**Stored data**

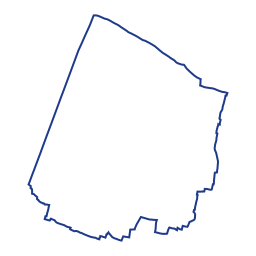 outline of Khwao Sin Rin, Surin, Thailand
{"feature_id": "78962969B63758563457918", "entity_name": "Khwao Sin Rin", "entity_type": "district", "adm_level": 2, "iso_a3": "THA", "parent_name": "Thailand", "parent_adm1": "Surin", "projection": "natural_earth1", "projection_center": [103.61, 15.013], "detail": "fine", "context": "isolated", "style": "outline", "palette": "blue", "viewbox_px": 256, "rotation_deg": 0, "n_neighbors": 0, "source": "geoboundaries", "source_scale": "gbopen_adm2", "svg_char_len": 5472}
<svg xmlns="http://www.w3.org/2000/svg" viewBox="0 0 256 256"><path d="M93.7,15.4L93.2,16.6L90.8,22.8L90.0,24.8L87.9,29.5L85.6,34.5L82.8,40.8L82.3,42.0L78.5,50.3L77.7,52.4L70.7,71.4L66.0,84.0L64.6,87.8L64.4,88.3L63.4,91.0L61.6,95.7L51.0,124.4L49.3,128.9L47.6,133.5L46.7,135.8L46.3,137.0L42.5,147.3L40.5,152.8L35.0,167.4L34.3,169.4L32.8,173.2L29.6,181.8L28.6,184.4L28.8,184.5L29.6,185.3L30.6,185.9L30.7,186.0L30.6,186.4L30.6,186.6L30.8,187.1L30.8,187.4L30.6,188.1L30.6,188.3L30.8,188.4L31.6,188.7L31.8,188.9L31.9,189.1L32.1,190.4L32.1,190.7L32.1,191.5L32.1,192.8L32.1,193.8L32.4,193.9L33.1,193.9L33.4,194.0L33.9,194.2L34.2,194.4L34.8,195.1L35.5,195.7L37.2,197.1L37.2,197.3L37.0,198.8L37.0,199.0L37.7,199.6L38.3,199.9L38.3,200.2L38.3,200.4L38.7,200.7L39.2,201.1L39.4,201.5L39.6,201.6L40.8,202.4L41.2,202.6L41.6,202.6L41.9,202.8L43.1,203.5L43.6,203.3L44.3,203.7L44.4,203.8L44.5,204.1L44.7,204.4L44.9,204.5L45.2,204.6L45.4,204.6L45.6,204.6L45.9,204.5L47.1,204.6L48.0,204.8L48.5,204.9L49.2,205.0L48.9,206.3L48.5,207.9L48.4,209.0L48.1,210.0L47.4,212.6L47.1,213.3L47.0,214.0L46.7,215.6L46.5,216.3L45.5,216.2L45.1,217.5L44.9,218.1L44.7,219.1L47.1,219.8L49.6,220.5L49.8,220.5L50.1,220.0L50.4,219.5L50.7,218.7L50.9,218.6L51.4,218.9L52.0,219.2L54.0,220.0L54.5,220.2L54.7,220.4L54.9,220.6L55.4,221.3L56.2,222.2L56.4,222.4L56.6,222.5L57.6,223.0L60.1,223.9L63.4,224.9L64.5,225.3L65.0,225.6L65.5,226.0L65.8,226.2L66.3,226.3L66.9,226.7L67.9,227.0L68.4,227.1L69.0,227.2L69.6,227.4L70.6,227.7L70.0,229.1L70.7,229.6L71.5,229.9L71.9,230.2L73.1,230.7L74.3,231.2L74.9,231.2L75.3,231.1L75.7,231.0L76.6,231.0L76.9,231.1L77.3,231.3L77.9,231.6L78.2,231.6L78.6,231.7L78.7,231.8L79.1,232.1L79.8,232.5L80.2,232.7L81.5,233.0L84.4,234.4L88.4,236.0L89.0,236.2L90.0,236.6L92.0,237.2L94.4,237.6L95.7,237.8L96.6,238.4L98.7,239.2L99.3,239.3L99.3,239.1L99.5,238.5L99.6,237.6L100.0,237.5L100.4,236.4L100.4,236.1L102.3,236.5L102.7,236.7L103.6,237.0L105.2,237.5L105.4,237.6L106.2,235.5L106.4,234.5L106.8,234.5L107.1,234.4L107.2,234.2L107.4,233.5L107.4,233.4L107.5,233.3L107.8,233.4L108.0,233.4L108.5,232.5L108.7,232.9L108.9,233.2L109.1,233.4L109.6,234.0L110.4,234.9L112.0,236.8L112.3,237.1L112.8,237.4L113.7,237.9L114.2,238.2L114.7,238.4L116.2,238.8L117.2,239.2L118.1,239.6L120.5,240.4L121.5,240.6L123.2,236.4L129.2,237.4L129.6,234.5L130.3,229.6L134.7,229.4L134.8,228.6L136.2,225.4L136.4,224.8L140.9,217.0L149.5,219.5L151.8,219.6L153.0,219.8L156.8,220.0L156.2,222.1L156.1,222.7L155.8,225.1L155.8,225.8L155.8,226.7L155.6,228.8L155.5,229.6L155.0,232.1L156.3,232.4L160.0,233.4L163.1,233.9L164.9,233.8L166.7,233.8L166.9,233.7L167.1,233.6L167.2,233.3L167.3,232.7L168.4,229.4L169.2,227.6L169.5,227.5L171.6,228.2L172.1,228.3L174.3,228.6L174.7,228.7L175.1,228.9L175.7,229.5L176.1,229.6L176.4,229.9L177.0,230.2L177.4,228.2L177.5,227.9L177.6,228.0L178.6,228.4L179.2,228.8L179.7,229.1L180.1,229.3L181.7,229.7L182.2,227.9L182.7,225.9L185.3,226.5L187.4,226.8L188.0,225.8L189.5,222.0L191.0,221.4L192.8,220.5L193.6,220.2L193.8,220.0L194.3,219.6L194.6,219.1L194.8,218.7L195.0,217.1L195.1,215.3L195.2,214.8L195.1,214.3L195.0,214.0L194.5,212.9L194.2,212.4L193.6,212.0L193.5,211.9L193.5,211.7L193.7,211.3L193.9,210.5L194.1,209.7L194.3,209.6L194.8,209.7L194.9,209.4L195.0,208.0L195.1,207.2L195.4,205.8L195.9,203.7L196.1,202.5L196.4,201.4L196.7,200.3L197.0,199.3L197.1,198.9L197.2,197.8L197.2,196.9L197.3,196.5L197.6,195.1L197.1,195.0L196.9,194.9L196.9,194.4L196.9,194.0L197.3,192.9L197.5,191.6L199.3,191.7L200.9,191.6L202.5,191.6L202.7,191.4L202.8,191.4L204.1,191.6L204.3,191.4L204.8,189.0L204.8,188.9L205.0,188.9L207.6,189.1L210.0,189.7L210.3,189.8L211.3,189.6L211.6,189.6L211.8,189.3L212.6,185.6L212.9,184.2L213.0,184.1L213.6,184.3L213.9,183.3L213.9,182.7L213.9,181.8L214.0,180.1L214.1,179.5L214.6,174.5L214.8,172.8L214.9,172.6L216.2,172.5L216.9,172.5L217.0,172.4L217.1,170.3L217.5,168.6L217.5,168.0L217.7,165.5L217.9,163.4L218.0,161.3L216.2,153.0L214.9,149.9L214.7,149.1L214.7,148.7L214.7,147.9L215.0,145.5L215.1,144.7L215.4,143.6L215.8,142.2L216.3,140.5L216.4,139.7L216.5,138.0L217.4,133.5L217.3,133.4L216.5,133.1L216.4,133.1L216.5,131.3L217.0,129.0L217.3,128.2L217.6,126.6L217.8,126.4L218.0,125.6L218.4,124.3L218.4,124.2L218.6,124.3L219.6,124.7L219.8,124.7L219.9,122.5L220.0,122.1L220.2,121.8L220.4,120.9L220.6,120.0L220.6,119.6L220.2,119.3L219.7,119.1L219.6,118.9L219.5,118.5L219.5,118.2L219.6,117.5L219.9,117.0L219.9,115.9L220.1,114.9L220.2,113.9L220.6,112.6L220.7,112.1L221.2,111.4L221.8,110.5L222.0,110.2L222.4,108.9L222.5,108.6L222.6,107.3L222.7,106.9L222.9,106.0L223.2,105.0L223.5,104.2L223.7,103.5L223.9,102.7L225.0,98.2L225.1,97.8L225.3,96.8L225.5,95.5L225.6,95.4L226.5,95.6L227.4,93.0L226.1,92.6L225.3,92.4L224.6,92.2L222.4,91.9L220.7,91.4L217.9,90.4L214.9,89.1L214.3,88.9L213.7,88.7L212.7,88.4L212.3,88.4L211.3,88.2L210.1,88.1L207.1,87.6L206.9,87.6L206.6,87.6L204.6,87.2L201.3,85.9L200.9,85.7L200.2,85.6L200.1,85.4L200.3,84.8L200.4,83.5L200.5,81.8L200.5,80.7L200.7,79.2L199.0,78.4L197.8,77.8L197.2,77.6L194.1,75.4L190.0,71.8L186.6,68.5L184.0,64.8L183.4,64.7L182.8,64.7L182.2,64.7L181.1,64.4L180.4,64.1L178.4,63.5L176.6,62.6L175.9,62.0L174.4,60.4L172.9,59.4L171.4,58.6L170.3,57.8L169.0,56.8L166.4,55.1L162.7,52.8L160.0,50.6L157.1,48.1L155.1,46.4L152.1,44.5L149.1,42.8L145.2,40.8L142.6,40.0L136.5,36.2L130.9,33.3L128.4,32.2L127.1,31.1L123.5,28.7L121.0,27.1L118.4,25.2L113.3,22.6L110.8,21.1L108.8,20.0L107.0,19.2L104.5,18.6L101.9,17.4L98.3,15.9L96.1,15.4L93.7,15.4Z" fill="none" stroke="#1e3a8a" stroke-width="2"/></svg>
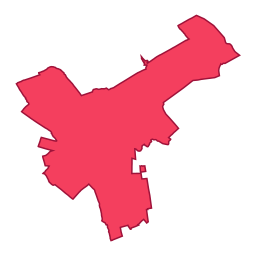 Todireni, Botosani, Romania (Natural Earth projection)
{"feature_id": "2599482B63116977359032", "entity_name": "Todireni", "entity_type": "district", "adm_level": 2, "iso_a3": "ROU", "parent_name": "Romania", "parent_adm1": "Botosani", "projection": "natural_earth1", "projection_center": [27.106, 47.62], "detail": "fine", "context": "isolated", "style": "filled", "palette": "rose", "viewbox_px": 256, "rotation_deg": 0, "n_neighbors": 0, "source": "geoboundaries", "source_scale": "gbopen_adm2", "svg_char_len": 5615}
<svg xmlns="http://www.w3.org/2000/svg" viewBox="0 0 256 256"><path d="M79.2,192.1L79.4,191.9L80.0,191.4L80.8,190.4L83.7,188.1L84.6,187.5L86.7,186.0L87.7,185.2L88.8,184.1L93.0,188.5L94.1,189.4L94.7,190.3L95.0,191.6L96.4,195.4L98.3,201.0L99.4,203.3L99.5,204.1L99.4,205.5L99.8,207.4L100.4,208.6L100.7,210.0L101.0,211.5L101.3,212.9L101.5,213.8L101.5,215.0L101.7,216.1L102.2,218.2L102.2,219.6L101.8,220.8L103.3,221.9L105.0,222.7L106.2,224.9L106.6,224.9L107.0,224.7L107.2,224.8L107.5,225.4L107.5,227.4L107.8,228.0L108.0,228.3L108.6,229.6L108.9,230.8L108.6,231.8L109.2,232.9L109.7,235.2L110.0,236.4L110.2,237.6L110.2,238.4L111.0,240.6L112.4,240.2L113.0,239.8L122.3,236.1L121.1,231.9L120.3,227.4L127.9,225.3L128.2,226.1L130.1,228.8L130.3,229.2L131.0,229.2L131.3,228.0L135.4,226.5L138.6,225.1L137.9,224.5L138.9,224.0L139.9,222.9L140.5,222.2L141.9,220.8L143.7,219.4L146.7,223.0L148.2,221.8L146.5,209.6L147.8,209.5L147.7,208.7L151.5,208.1L149.8,195.5L148.5,188.7L146.9,178.5L145.5,178.6L144.4,178.8L141.9,178.9L140.8,172.1L145.7,171.4L144.8,165.9L144.0,166.0L143.7,165.9L143.1,166.1L142.5,166.1L142.2,165.9L141.5,165.8L141.3,165.9L140.6,166.1L140.0,166.1L140.2,166.6L140.1,166.9L140.2,168.3L140.2,168.5L140.4,171.5L140.6,171.9L140.5,173.4L131.8,173.5L131.9,169.3L131.9,166.2L132.0,163.8L132.0,158.3L135.6,159.3L134.8,148.8L135.5,148.9L136.1,149.2L136.5,149.6L136.9,150.1L137.5,150.6L138.2,151.0L139.5,151.1L140.0,151.0L140.7,150.7L142.0,148.6L141.9,147.2L142.2,145.7L142.6,145.5L143.9,144.5L144.4,144.3L144.6,144.5L144.9,145.3L145.1,145.5L146.1,145.9L147.0,146.6L147.3,146.7L147.8,146.7L148.0,146.6L148.3,146.3L148.6,145.5L149.4,144.7L149.5,144.3L149.5,143.7L149.7,143.2L150.3,142.6L151.2,141.9L151.5,141.6L151.5,141.2L150.8,140.2L150.9,139.9L152.0,139.3L152.3,139.2L152.6,139.2L152.9,139.3L153.5,139.7L153.8,139.8L154.3,139.8L155.0,139.6L155.9,139.7L156.6,140.1L157.4,141.0L158.8,141.2L162.7,143.6L165.0,144.1L167.5,144.6L168.1,144.6L168.5,144.2L168.7,143.6L168.7,142.8L168.7,141.8L168.7,141.5L169.1,141.0L170.1,140.2L170.7,139.2L168.6,137.6L171.3,135.0L171.9,134.6L174.2,132.2L175.1,131.5L178.5,128.4L174.9,124.1L169.5,118.0L166.8,115.1L165.8,114.0L163.5,109.8L162.6,106.8L163.1,105.3L163.8,104.4L163.4,102.5L183.2,88.1L192.9,80.5L193.6,80.4L197.9,80.0L201.3,79.3L214.8,77.6L219.4,75.7L218.7,70.7L218.8,69.9L219.0,68.4L219.5,66.9L220.8,64.1L221.0,64.4L221.8,64.4L222.4,64.1L223.1,63.4L223.8,63.3L225.0,63.4L239.6,55.3L235.5,52.1L234.7,51.3L232.7,48.1L231.9,46.1L231.0,44.9L230.5,44.5L230.2,44.2L229.7,43.9L227.2,43.7L226.8,43.6L226.4,43.4L226.1,43.1L225.7,42.6L225.5,42.1L224.6,38.8L224.3,37.8L223.8,37.1L213.7,25.6L204.2,18.9L203.6,18.6L201.5,17.7L198.5,16.3L196.4,15.4L192.1,17.9L188.8,19.5L187.6,20.2L183.7,22.4L182.2,23.3L178.5,25.3L178.0,25.7L178.8,27.4L179.8,28.9L181.1,29.9L181.8,30.7L182.1,31.1L183.4,32.4L183.9,33.2L184.7,33.8L185.1,34.7L185.6,35.5L187.9,38.1L188.3,38.5L189.0,39.0L186.5,40.4L186.2,40.2L174.6,47.0L173.2,47.7L170.5,49.3L160.7,54.7L160.1,54.9L158.5,55.8L156.9,56.7L155.0,58.0L154.0,58.8L152.5,59.8L151.7,60.4L150.1,61.5L147.4,63.2L147.2,63.1L147.1,62.9L147.1,62.6L147.7,61.3L147.9,61.1L147.2,60.4L146.7,60.6L145.5,60.7L145.1,60.7L144.8,60.4L144.0,59.7L143.6,59.2L143.0,58.6L142.5,58.1L142.2,57.7L142.0,57.3L141.4,56.6L141.6,57.6L141.5,58.1L141.6,58.8L142.5,60.2L143.0,61.3L143.3,61.6L143.6,62.2L144.0,62.1L144.3,62.8L144.0,62.9L144.4,63.7L144.5,63.9L144.5,64.1L144.2,65.1L146.9,65.1L146.9,65.4L146.3,66.8L145.9,67.5L145.9,68.1L145.9,69.2L144.5,69.6L142.3,70.6L139.1,72.2L137.7,72.8L137.4,73.0L135.7,74.0L124.7,80.8L122.9,81.9L120.5,83.3L114.3,87.2L114.0,87.5L111.6,88.4L111.1,88.4L110.9,88.5L109.6,89.4L108.5,89.7L106.4,88.1L104.4,88.8L101.5,88.7L99.8,89.2L98.7,89.3L98.1,89.3L97.1,88.9L96.5,88.8L95.7,88.9L94.4,89.3L93.4,89.5L93.2,89.7L93.0,90.4L92.4,91.4L92.4,91.7L92.4,91.9L81.4,95.6L79.4,92.8L75.8,88.2L75.5,87.8L74.0,86.0L73.1,84.7L72.2,83.5L71.1,82.4L70.2,81.3L69.0,80.1L68.8,79.8L68.3,79.4L66.8,77.6L66.2,76.8L65.7,75.5L65.2,74.7L64.2,74.1L63.9,72.8L62.1,71.4L61.5,70.6L60.7,70.2L60.6,69.8L58.0,68.7L56.8,68.5L56.2,68.2L55.5,67.5L54.0,67.1L53.7,66.9L51.9,66.7L51.0,66.7L49.4,67.2L49.0,67.5L47.7,68.1L46.9,69.1L45.8,69.8L44.8,70.3L43.5,71.1L42.8,71.4L42.7,71.3L40.3,72.3L38.7,72.7L38.7,72.9L38.8,73.3L39.8,74.8L30.8,78.0L24.4,80.1L23.6,80.2L22.0,80.9L21.3,81.5L20.2,81.7L19.3,82.2L18.3,82.5L17.8,82.7L17.1,83.4L16.4,83.8L16.7,84.3L17.3,85.4L18.5,87.3L19.7,89.7L20.9,91.3L23.5,95.5L24.1,96.2L25.8,98.1L25.5,98.7L25.9,99.1L26.8,100.4L26.8,101.1L27.1,101.8L27.4,102.0L28.0,102.4L28.5,102.8L28.7,103.2L28.8,104.3L25.8,106.7L23.9,108.7L23.1,109.8L21.6,111.6L22.4,112.3L30.0,117.7L30.6,118.2L36.5,122.2L45.1,127.8L47.5,129.1L48.5,129.9L50.7,131.3L51.6,132.8L51.4,133.5L51.6,133.6L51.9,133.9L52.5,135.4L52.6,135.6L52.9,135.8L53.2,136.6L54.4,137.5L54.6,137.8L54.9,138.0L56.2,139.9L56.5,140.3L56.7,140.8L56.6,141.0L55.9,141.1L54.2,140.8L41.3,137.4L40.6,139.1L40.2,140.8L38.2,146.4L38.4,146.6L45.5,148.7L50.7,150.1L52.7,150.6L51.4,151.0L49.9,151.7L49.4,152.2L48.1,153.6L46.1,155.2L45.1,155.6L43.9,155.9L43.0,156.1L42.7,156.2L42.9,157.5L44.1,161.5L44.3,162.1L45.2,165.7L45.8,165.8L46.8,165.8L49.1,166.1L48.3,167.5L47.8,168.6L45.5,170.7L45.4,171.1L45.3,171.5L45.2,171.7L44.0,172.5L43.3,173.1L43.0,173.5L43.4,173.6L44.1,173.7L44.3,173.6L44.7,173.8L45.0,174.4L46.1,175.5L47.3,177.7L47.7,178.6L48.2,179.4L48.3,179.8L48.6,180.4L48.7,181.1L49.0,181.3L49.2,181.7L49.3,182.2L50.7,183.4L51.1,183.9L52.6,185.0L53.3,185.2L55.1,184.7L55.9,185.4L56.8,186.1L57.8,186.9L61.3,189.6L65.1,192.9L68.0,195.1L70.0,196.9L71.6,198.2L72.7,199.0L73.0,199.1L79.2,192.1Z" fill="#f43f5e" stroke="#9f1239" stroke-width="1.5"/></svg>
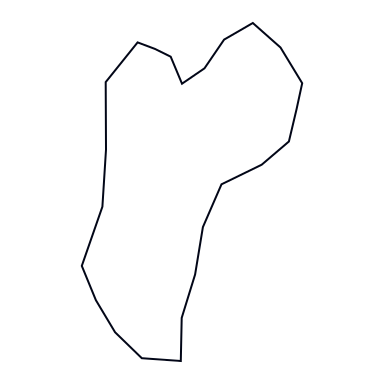 the Province of Hermanas
{"feature_id": "DOM-1968", "entity_name": "Hermanas", "entity_type": "Province", "adm_level": 1, "iso_a3": "DOM", "parent_name": "Dominican Republic", "parent_adm1": "", "projection": "mercator", "projection_center": [-70.354, 19.392], "detail": "fine", "context": "isolated", "style": "outline", "palette": "ink", "viewbox_px": 384, "rotation_deg": 0, "n_neighbors": 0, "source": "natural_earth", "source_scale": "10m", "svg_char_len": 414}
<svg xmlns="http://www.w3.org/2000/svg" viewBox="0 0 384 384"><path d="M252.8,23.0L280.5,47.5L302.2,83.2L296.6,109.0L288.9,141.5L261.7,164.7L221.5,184.3L202.9,227.1L195.1,274.5L181.7,317.9L180.8,361.0L141.8,358.2L115.1,332.3L95.9,300.2L81.8,265.9L102.4,206.7L106.0,149.7L105.7,82.1L137.6,42.4L154.9,48.9L170.7,56.7L182.0,83.7L204.5,68.3L224.1,39.6L252.8,23.0Z" fill="none" stroke="#020617" stroke-width="2"/></svg>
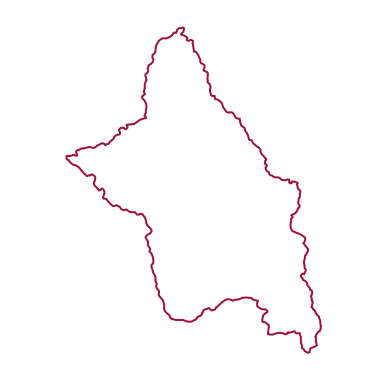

**Request**
State how many lines of the records above contain the string "palette", with case counting toward a match. Give only the number.

**Task answer**
3